▶ **REQUIRED ACTIONS**:
a - Reproduce the stretch of the article on SQL programming mistakes from "Every table requires" through "of its size.", swapping "CustomerId" for "ClientId" throughout.
b - Condense the paragraph of the article on SQL programming mistakes that begins "Data redundancy is good for backups" into a shorter version that keeps its main facts.

▶ **PROVIDED PASSAGE**:
+ + +
10 Common SQL Programming Mistakes and How to Avoid Them

Image for 10 Common SQL Programming Mistakes and How to Avoid Them
SQL (structured query language) is a simple language, but it’s not so simple when you’re working with data sets that contain millions of records. When you work with mid- to large-size tables, writing top-performing SQL statements is a priority. Before you sit down to write your SQL statements for any platform—Oracle, SQL Server, MySQL, or any others—here are the top 10 common SQL programming mistakes to avoid.

1. Forgotten Primary Keys

Every table requires a primary key for performance. If you don’t have a primary key in any table, your tables don’t follow standard SQL requirements and performance suffers. Primary keys are automatically set as clustered indexes, which speeds up queries. They are always unique, so you can use an auto-incremented numeric value if you have no other column in the table that meets the unique requirement.

Primary keys are your first step to relational databases. They link to foreign keys in relational tables. For instance, if you have a table that has a list of customers, the “CustomerId” column would be unique to every customer. This could be your primary key column. Your CustomerId value would then be placed in the Orders table to link the two tables together. Always use a primary key in every table you create regardless of its size.

2. Poorly Managed Data Redundancy

Data redundancy is good for backups but not for table data. Each table should contain a unique data set that doesn’t repeat data in other table locations. This is one of the more difficult ideas for a new SQL developer to follow. It’s very easy to forget normalization rules and repeat data across multiple tables for conveniences, but it’s not necessary and represents poor table design.
+ + +
▶ **RECORD EXCERPTS**:

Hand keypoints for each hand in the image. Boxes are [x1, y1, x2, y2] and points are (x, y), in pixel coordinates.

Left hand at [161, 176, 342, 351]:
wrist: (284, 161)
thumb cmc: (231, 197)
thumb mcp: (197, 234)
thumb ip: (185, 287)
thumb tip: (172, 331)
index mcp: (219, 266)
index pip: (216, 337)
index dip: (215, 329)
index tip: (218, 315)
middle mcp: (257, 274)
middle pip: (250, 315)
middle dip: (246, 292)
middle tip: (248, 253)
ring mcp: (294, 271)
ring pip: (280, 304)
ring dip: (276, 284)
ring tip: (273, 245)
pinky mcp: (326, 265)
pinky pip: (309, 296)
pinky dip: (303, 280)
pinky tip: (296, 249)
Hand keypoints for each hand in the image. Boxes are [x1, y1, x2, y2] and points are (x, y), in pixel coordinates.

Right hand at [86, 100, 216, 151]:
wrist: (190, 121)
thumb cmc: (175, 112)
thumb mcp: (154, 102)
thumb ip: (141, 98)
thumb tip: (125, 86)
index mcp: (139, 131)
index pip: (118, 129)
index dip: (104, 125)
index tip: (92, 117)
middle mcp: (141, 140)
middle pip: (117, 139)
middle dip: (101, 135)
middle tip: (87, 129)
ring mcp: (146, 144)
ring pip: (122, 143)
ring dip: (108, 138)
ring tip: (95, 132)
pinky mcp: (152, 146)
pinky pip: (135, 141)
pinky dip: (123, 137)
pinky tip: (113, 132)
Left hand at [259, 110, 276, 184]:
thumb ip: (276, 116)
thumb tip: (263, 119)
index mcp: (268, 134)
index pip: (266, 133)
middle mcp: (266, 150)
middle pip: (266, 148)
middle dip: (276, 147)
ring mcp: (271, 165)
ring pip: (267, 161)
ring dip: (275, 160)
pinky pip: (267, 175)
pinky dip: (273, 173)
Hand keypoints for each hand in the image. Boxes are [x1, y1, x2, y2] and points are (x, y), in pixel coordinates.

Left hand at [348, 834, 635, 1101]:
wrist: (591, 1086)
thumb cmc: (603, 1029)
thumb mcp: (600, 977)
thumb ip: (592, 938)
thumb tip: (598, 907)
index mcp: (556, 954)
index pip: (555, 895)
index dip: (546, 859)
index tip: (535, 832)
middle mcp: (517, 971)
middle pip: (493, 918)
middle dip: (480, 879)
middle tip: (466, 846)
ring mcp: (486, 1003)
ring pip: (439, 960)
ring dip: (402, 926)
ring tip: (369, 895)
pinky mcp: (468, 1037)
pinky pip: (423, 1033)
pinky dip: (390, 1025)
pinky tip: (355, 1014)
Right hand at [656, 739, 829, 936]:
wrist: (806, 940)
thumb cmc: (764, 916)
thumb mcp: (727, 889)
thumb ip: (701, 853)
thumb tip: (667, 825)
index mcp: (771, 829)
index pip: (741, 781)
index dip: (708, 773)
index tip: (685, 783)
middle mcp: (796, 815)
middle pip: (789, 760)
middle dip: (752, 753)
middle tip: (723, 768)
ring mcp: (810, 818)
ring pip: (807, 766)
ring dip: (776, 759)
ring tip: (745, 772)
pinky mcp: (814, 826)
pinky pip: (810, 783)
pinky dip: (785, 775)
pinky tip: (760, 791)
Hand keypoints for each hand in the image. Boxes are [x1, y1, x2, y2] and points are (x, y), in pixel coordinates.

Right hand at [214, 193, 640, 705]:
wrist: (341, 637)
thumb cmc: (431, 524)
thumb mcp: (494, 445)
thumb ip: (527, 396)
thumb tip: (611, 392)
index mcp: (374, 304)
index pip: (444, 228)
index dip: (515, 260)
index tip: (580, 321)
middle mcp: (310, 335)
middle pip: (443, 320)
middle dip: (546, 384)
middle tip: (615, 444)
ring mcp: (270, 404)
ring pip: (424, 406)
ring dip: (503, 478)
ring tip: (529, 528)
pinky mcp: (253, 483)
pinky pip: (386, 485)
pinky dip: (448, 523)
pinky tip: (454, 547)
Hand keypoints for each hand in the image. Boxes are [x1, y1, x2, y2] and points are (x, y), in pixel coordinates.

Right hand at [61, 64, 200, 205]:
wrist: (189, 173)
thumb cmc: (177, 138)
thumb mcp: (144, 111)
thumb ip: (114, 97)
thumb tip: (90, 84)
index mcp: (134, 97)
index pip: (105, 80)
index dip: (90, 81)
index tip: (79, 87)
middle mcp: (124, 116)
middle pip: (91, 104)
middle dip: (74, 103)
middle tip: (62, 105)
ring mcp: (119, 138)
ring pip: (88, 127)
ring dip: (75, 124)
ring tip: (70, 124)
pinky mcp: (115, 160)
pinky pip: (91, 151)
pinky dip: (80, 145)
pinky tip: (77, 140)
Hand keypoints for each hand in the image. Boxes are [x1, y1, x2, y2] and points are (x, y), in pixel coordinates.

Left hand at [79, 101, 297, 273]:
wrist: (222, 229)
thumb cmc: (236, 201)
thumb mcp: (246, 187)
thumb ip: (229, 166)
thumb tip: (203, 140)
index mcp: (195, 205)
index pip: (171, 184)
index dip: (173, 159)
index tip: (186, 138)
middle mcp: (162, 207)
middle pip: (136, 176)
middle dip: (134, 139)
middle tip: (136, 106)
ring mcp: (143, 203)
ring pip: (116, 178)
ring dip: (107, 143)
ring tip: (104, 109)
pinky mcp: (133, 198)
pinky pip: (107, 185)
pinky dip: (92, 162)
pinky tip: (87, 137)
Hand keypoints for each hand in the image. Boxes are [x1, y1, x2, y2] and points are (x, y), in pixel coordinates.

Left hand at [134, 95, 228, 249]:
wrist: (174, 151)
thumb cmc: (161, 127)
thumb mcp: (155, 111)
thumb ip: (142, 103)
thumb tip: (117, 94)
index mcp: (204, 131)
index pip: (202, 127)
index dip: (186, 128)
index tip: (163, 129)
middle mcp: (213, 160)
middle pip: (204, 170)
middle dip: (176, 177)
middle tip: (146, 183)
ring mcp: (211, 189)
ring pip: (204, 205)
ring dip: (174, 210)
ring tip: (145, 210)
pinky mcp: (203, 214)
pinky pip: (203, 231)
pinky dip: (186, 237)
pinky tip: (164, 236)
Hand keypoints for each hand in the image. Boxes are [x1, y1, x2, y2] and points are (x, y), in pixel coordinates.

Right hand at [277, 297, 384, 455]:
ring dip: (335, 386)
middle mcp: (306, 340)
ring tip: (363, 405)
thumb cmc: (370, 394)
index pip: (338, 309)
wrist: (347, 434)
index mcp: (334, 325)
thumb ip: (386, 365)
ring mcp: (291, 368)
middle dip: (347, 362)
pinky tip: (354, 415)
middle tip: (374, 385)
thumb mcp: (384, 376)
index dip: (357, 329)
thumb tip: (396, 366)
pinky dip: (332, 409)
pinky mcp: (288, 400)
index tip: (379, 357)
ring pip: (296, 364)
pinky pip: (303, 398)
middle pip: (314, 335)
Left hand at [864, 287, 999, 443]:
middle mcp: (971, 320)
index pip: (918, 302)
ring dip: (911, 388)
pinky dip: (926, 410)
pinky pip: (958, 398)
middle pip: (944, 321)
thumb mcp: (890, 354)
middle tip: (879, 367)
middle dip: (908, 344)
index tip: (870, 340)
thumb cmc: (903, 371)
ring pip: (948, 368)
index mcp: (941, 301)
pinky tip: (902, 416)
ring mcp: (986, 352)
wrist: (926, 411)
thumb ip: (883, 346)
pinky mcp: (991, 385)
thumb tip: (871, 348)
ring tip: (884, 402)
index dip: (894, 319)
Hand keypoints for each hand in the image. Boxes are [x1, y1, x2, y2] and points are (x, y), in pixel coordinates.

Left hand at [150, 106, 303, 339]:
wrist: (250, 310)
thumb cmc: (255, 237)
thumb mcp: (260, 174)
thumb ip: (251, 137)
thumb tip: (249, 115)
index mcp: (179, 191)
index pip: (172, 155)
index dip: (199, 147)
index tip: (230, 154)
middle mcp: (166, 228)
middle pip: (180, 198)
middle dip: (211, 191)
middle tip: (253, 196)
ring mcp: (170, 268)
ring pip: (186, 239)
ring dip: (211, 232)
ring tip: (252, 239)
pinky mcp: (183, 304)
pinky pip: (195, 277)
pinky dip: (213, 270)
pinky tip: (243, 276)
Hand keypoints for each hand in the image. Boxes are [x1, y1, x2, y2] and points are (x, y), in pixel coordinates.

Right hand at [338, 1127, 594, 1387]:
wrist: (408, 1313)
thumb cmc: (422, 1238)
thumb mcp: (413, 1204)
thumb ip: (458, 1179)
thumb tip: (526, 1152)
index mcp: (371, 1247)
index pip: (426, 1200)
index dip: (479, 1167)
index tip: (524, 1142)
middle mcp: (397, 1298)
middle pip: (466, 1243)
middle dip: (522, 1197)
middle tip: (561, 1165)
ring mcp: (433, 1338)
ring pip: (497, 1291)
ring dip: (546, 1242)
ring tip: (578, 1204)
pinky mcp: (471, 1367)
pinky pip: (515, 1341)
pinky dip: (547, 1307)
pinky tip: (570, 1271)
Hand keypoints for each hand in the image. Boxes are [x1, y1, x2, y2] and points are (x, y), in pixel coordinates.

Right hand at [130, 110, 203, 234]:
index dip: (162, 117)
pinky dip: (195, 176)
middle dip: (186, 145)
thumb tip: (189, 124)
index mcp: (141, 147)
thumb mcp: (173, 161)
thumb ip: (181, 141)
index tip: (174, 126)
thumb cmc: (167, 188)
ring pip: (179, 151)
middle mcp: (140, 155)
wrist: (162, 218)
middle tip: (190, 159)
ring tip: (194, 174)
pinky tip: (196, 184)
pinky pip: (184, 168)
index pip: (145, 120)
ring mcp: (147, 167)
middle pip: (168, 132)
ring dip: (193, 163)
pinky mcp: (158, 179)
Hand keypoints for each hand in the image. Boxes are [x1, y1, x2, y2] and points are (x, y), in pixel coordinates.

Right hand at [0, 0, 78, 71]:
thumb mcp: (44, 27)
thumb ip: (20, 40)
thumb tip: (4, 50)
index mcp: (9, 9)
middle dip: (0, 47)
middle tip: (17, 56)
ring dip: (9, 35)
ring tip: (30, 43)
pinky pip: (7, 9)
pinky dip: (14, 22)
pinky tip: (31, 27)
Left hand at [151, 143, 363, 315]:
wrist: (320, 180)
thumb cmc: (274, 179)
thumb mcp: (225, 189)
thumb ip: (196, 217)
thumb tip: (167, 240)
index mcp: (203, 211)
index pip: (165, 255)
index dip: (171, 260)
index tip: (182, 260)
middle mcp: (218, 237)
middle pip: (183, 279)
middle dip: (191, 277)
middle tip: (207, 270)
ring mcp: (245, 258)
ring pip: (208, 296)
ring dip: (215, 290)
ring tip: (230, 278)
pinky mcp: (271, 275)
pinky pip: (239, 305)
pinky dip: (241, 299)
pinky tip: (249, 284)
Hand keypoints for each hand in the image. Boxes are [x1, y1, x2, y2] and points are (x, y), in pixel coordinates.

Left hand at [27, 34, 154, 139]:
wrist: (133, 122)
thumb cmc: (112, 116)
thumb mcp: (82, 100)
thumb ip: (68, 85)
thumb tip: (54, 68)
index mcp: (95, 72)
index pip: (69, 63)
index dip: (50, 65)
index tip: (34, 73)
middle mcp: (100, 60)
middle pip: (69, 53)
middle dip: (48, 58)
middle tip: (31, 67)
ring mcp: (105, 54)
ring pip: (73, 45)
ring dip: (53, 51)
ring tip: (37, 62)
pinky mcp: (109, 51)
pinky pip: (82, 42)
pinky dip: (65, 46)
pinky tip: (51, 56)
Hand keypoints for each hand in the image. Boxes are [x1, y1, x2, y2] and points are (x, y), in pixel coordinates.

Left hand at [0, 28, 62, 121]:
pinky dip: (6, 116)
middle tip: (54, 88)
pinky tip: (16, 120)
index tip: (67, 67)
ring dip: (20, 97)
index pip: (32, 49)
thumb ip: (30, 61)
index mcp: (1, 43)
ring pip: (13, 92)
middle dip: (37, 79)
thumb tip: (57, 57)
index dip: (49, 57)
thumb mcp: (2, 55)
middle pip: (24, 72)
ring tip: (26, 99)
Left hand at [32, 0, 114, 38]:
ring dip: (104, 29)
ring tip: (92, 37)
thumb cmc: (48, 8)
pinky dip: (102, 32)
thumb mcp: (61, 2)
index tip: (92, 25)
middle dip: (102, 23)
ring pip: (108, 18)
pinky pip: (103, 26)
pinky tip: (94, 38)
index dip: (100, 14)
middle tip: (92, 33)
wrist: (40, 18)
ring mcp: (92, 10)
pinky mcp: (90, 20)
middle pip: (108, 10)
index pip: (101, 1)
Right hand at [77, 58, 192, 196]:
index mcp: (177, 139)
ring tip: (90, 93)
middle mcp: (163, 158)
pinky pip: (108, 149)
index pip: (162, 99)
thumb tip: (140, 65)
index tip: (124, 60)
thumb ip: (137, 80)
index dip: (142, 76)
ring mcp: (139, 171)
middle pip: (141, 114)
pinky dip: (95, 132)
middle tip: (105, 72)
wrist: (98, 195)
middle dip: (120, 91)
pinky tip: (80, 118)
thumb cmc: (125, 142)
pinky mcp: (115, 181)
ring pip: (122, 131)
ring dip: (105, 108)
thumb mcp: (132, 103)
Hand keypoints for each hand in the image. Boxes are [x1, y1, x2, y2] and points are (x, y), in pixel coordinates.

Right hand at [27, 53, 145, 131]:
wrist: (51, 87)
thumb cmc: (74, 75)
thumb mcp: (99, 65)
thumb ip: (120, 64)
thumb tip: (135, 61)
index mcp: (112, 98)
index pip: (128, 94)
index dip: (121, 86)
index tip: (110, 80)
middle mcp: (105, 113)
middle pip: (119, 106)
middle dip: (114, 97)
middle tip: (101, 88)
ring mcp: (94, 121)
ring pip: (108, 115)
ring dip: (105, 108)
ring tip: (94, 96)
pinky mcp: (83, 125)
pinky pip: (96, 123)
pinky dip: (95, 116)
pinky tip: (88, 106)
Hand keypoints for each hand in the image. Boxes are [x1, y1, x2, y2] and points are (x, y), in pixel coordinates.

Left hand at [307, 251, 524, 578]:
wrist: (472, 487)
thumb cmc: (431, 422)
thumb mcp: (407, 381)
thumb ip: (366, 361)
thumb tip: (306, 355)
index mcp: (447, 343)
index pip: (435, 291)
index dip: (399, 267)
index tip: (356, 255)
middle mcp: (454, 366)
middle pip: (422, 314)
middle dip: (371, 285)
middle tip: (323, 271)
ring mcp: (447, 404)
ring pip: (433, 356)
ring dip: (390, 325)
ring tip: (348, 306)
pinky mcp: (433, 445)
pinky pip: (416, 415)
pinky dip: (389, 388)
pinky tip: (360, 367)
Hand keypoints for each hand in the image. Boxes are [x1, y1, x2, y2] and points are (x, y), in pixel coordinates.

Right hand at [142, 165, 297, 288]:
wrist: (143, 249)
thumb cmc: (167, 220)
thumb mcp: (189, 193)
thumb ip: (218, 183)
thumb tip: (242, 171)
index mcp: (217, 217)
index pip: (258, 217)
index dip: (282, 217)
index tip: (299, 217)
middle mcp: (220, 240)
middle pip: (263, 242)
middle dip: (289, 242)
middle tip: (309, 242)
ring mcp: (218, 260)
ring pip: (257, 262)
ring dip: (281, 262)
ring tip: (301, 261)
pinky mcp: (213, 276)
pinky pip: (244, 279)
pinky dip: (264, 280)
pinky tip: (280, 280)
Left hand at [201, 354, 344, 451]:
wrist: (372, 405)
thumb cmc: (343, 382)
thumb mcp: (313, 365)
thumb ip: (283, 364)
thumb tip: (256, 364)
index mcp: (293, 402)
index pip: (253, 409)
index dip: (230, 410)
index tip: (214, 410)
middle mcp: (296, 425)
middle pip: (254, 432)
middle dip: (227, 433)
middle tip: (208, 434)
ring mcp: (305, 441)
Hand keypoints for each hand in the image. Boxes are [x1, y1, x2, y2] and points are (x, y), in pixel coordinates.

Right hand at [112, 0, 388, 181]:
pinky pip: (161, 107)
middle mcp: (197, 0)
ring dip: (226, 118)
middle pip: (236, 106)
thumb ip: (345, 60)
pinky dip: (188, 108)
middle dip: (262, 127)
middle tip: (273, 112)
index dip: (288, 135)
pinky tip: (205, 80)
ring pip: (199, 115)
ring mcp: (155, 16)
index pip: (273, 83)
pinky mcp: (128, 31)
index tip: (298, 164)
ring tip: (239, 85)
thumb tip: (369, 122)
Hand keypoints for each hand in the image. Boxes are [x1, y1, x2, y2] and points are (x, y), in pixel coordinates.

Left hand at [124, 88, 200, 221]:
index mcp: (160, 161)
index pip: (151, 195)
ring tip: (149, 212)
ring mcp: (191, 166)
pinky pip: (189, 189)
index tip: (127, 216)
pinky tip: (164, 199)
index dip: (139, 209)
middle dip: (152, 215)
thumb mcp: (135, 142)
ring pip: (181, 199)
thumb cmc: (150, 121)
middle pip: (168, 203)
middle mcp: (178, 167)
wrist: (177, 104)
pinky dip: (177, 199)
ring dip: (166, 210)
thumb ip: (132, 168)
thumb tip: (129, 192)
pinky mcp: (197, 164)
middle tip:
+ + +
▶ **TASK-BY-TASK ANSWERS**:
a -
Every table requires a primary key for performance. If you don’t have a primary key in any table, your tables don’t follow standard SQL requirements and performance suffers. Primary keys are automatically set as clustered indexes, which speeds up queries. They are always unique, so you can use an auto-incremented numeric value if you have no other column in the table that meets the unique requirement.

Primary keys are your first step to relational databases. They link to foreign keys in relational tables. For instance, if you have a table that has a list of customers, the “ClientId” column would be unique to every customer. This could be your primary key column. Your ClientId value would then be placed in the Orders table to link the two tables together. Always use a primary key in every table you create regardless of its size.

b - Redundancy suits backups but not table data. Each table should hold a unique data set that does not repeat data found elsewhere. New SQL developers often struggle with this, since it is easy to forget normalization rules and duplicate data across tables for convenience. Such duplication is unnecessary and reflects poor table design.